Copy each of the following lines word for word, with no changes.

## Lines from a data source
::::::::

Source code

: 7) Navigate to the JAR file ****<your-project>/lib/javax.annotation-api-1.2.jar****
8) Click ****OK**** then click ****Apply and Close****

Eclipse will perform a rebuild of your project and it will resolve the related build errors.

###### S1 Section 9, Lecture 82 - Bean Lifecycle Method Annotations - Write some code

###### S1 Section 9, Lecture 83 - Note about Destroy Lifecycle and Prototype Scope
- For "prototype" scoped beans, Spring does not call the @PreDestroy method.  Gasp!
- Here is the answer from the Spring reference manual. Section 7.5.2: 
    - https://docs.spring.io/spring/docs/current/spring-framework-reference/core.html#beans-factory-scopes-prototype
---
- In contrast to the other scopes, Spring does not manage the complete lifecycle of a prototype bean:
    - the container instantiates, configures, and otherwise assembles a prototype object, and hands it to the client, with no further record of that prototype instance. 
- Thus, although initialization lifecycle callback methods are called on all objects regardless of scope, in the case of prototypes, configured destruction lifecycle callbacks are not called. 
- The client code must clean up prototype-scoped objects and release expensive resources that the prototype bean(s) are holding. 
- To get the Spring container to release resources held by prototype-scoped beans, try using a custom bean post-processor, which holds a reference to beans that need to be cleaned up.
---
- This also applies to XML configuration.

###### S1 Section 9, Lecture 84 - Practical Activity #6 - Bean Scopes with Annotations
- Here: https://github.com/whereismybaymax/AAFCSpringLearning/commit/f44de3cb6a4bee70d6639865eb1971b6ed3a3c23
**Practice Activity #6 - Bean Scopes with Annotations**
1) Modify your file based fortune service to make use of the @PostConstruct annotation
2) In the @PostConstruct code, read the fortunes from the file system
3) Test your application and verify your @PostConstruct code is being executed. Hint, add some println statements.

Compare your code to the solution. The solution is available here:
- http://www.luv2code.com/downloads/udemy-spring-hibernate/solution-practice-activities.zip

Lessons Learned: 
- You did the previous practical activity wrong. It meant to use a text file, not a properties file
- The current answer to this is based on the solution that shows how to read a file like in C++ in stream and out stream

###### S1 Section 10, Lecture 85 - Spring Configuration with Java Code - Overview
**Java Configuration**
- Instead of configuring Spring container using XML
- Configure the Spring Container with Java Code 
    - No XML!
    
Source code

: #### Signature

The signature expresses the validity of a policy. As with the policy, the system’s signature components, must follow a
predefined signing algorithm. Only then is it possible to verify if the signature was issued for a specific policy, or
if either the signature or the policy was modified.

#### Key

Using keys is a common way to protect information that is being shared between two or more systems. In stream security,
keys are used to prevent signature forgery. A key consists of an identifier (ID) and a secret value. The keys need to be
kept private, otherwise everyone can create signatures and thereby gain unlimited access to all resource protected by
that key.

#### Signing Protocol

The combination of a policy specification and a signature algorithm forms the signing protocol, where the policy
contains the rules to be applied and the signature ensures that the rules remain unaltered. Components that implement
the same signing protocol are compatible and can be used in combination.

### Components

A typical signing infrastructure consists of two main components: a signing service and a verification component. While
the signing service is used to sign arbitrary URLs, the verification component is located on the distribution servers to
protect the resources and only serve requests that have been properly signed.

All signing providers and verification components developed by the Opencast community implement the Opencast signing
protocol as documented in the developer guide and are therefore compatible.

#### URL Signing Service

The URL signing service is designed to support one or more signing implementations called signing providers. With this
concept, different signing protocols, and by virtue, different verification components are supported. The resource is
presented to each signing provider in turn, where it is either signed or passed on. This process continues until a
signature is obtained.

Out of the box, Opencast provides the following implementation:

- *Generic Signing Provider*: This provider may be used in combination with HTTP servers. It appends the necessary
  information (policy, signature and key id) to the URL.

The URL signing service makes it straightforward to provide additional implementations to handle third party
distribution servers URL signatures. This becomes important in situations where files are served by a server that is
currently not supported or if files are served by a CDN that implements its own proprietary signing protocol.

::::::::

## Result
Source code

: 7) Navigate to the JAR file ****<your-project>/lib/javax.annotation-api-1.2.jar****
8) Click ****OK**** then click ****Apply and Close****

Eclipse will perform a rebuild of your project and it will resolve the related build errors.

###### S1 Section 9, Lecture 82 - Bean Lifecycle Method Annotations - Write some code

###### S1 Section 9, Lecture 83 - Note about Destroy Lifecycle and Prototype Scope
- For "prototype" scoped beans, Spring does not call the @PreDestroy method.  Gasp!
- Here is the answer from the Spring reference manual. Section 7.5.2: 
    - https://docs.spring.io/spring/docs/current/spring-framework-reference/core.html#beans-factory-scopes-prototype
---
- In contrast to the other scopes, Spring does not manage the complete lifecycle of a prototype bean:
    - the container instantiates, configures, and otherwise assembles a prototype object, and hands it to the client, with no further record of that prototype instance. 
- Thus, although initialization lifecycle callback methods are called on all objects regardless of scope, in the case of prototypes, configured destruction lifecycle callbacks are not called. 
- The client code must clean up prototype-scoped objects and release expensive resources that the prototype bean(s) are holding. 
- To get the Spring container to release resources held by prototype-scoped beans, try using a custom bean post-processor, which holds a reference to beans that need to be cleaned up.
---
- This also applies to XML configuration.

###### S1 Section 9, Lecture 84 - Practical Activity #6 - Bean Scopes with Annotations
- Here: https://github.com/whereismybaymax/AAFCSpringLearning/commit/f44de3cb6a4bee70d6639865eb1971b6ed3a3c23
**Practice Activity #6 - Bean Scopes with Annotations**
1) Modify your file based fortune service to make use of the @PostConstruct annotation
2) In the @PostConstruct code, read the fortunes from the file system
3) Test your application and verify your @PostConstruct code is being executed. Hint, add some println statements.

Compare your code to the solution. The solution is available here:
- http://www.luv2code.com/downloads/udemy-spring-hibernate/solution-practice-activities.zip

Lessons Learned: 
- You did the previous practical activity wrong. It meant to use a text file, not a properties file
- The current answer to this is based on the solution that shows how to read a file like in C++ in stream and out stream

###### S1 Section 10, Lecture 85 - Spring Configuration with Java Code - Overview
**Java Configuration**
- Instead of configuring Spring container using XML
- Configure the Spring Container with Java Code 
    - No XML!
    
Source code

: #### Signature

The signature expresses the validity of a policy. As with the policy, the system’s signature components, must follow a
predefined signing algorithm. Only then is it possible to verify if the signature was issued for a specific policy, or
if either the signature or the policy was modified.

#### Key

Using keys is a common way to protect information that is being shared between two or more systems. In stream security,
keys are used to prevent signature forgery. A key consists of an identifier (ID) and a secret value. The keys need to be
kept private, otherwise everyone can create signatures and thereby gain unlimited access to all resource protected by
that key.

#### Signing Protocol

The combination of a policy specification and a signature algorithm forms the signing protocol, where the policy
contains the rules to be applied and the signature ensures that the rules remain unaltered. Components that implement
the same signing protocol are compatible and can be used in combination.

### Components

A typical signing infrastructure consists of two main components: a signing service and a verification component. While
the signing service is used to sign arbitrary URLs, the verification component is located on the distribution servers to
protect the resources and only serve requests that have been properly signed.

All signing providers and verification components developed by the Opencast community implement the Opencast signing
protocol as documented in the developer guide and are therefore compatible.

#### URL Signing Service

The URL signing service is designed to support one or more signing implementations called signing providers. With this
concept, different signing protocols, and by virtue, different verification components are supported. The resource is
presented to each signing provider in turn, where it is either signed or passed on. This process continues until a
signature is obtained.

Out of the box, Opencast provides the following implementation:

- *Generic Signing Provider*: This provider may be used in combination with HTTP servers. It appends the necessary
  information (policy, signature and key id) to the URL.

The URL signing service makes it straightforward to provide additional implementations to handle third party
distribution servers URL signatures. This becomes important in situations where files are served by a server that is
currently not supported or if files are served by a CDN that implements its own proprietary signing protocol.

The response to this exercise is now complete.